37th Mayor of Dallas
- In office 1927–1929
- Preceded by: Louis Blaylock
- Succeeded by: J. Waddy Tate

Personal details
- Born: October 1, 1862 Drew County, Arkansas, U.S.
- Died: August 9, 1943 (aged 79) Houston, Texas, U.S.
- Resting place: Forest Park Cemetery, Houston, Texas
- Spouse: Mary Emma "Mamie" Boone
- Children: Robbie May Burt, Joseph Henry Burt
- Occupation: Oil

= R. E. Burt =

American mayor (1862–1943)

Robert E. Burt was president of the Dallas Oil Company in the early 20th century and the mayor of Dallas, Texas, from 1927 to 1929.

==Biography==
Burt was born in Drew County, Arkansas, on October 1, 1862, to James Henry Burt and Catherine Frances Turrentine. He was the son of a school teacher who moved to Dallas as a young man. He worked in a clothing store, but moved to Beaumont, Texas, when oil was discovered there. He became a prominent oil man in Houston. He returned to Dallas in the early 1920s. He became president of Atlantic and Gulf Petroleum Company.

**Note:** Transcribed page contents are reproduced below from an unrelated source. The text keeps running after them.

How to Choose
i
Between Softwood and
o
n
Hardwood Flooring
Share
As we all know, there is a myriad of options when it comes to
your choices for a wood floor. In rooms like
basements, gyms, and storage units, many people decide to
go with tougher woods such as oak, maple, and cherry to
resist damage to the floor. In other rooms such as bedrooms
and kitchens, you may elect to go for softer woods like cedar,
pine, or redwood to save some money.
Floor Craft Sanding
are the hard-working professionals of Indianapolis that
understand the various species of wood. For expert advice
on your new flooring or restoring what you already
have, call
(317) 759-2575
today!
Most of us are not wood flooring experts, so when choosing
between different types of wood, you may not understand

Burt married Mary Emma “Mamie” Boone (1867–1949), daughter of Joseph Boone and Martha Sarah Prince on 5 Sept 1888 in Dallas, Texas. They had two children. Burt was a devout Baptist and was the chairman of the executive board of the Baptist General Convention of Texas. He was President of the board of Mary Hardin-Baylor College and served on several other boards including: The Baptist Standard, Baylor University and Southwestern Baptist Seminary.

Burt was elected Mayor of Dallas in 1927 on a non-partisan ticket. While in office, he instituted a city manager form of government and formulated a master plan for city improvements.

Burt refused to run for a second term as mayor and returned to Houston in 1935, where he died on August 9, 1943, at the age of 80.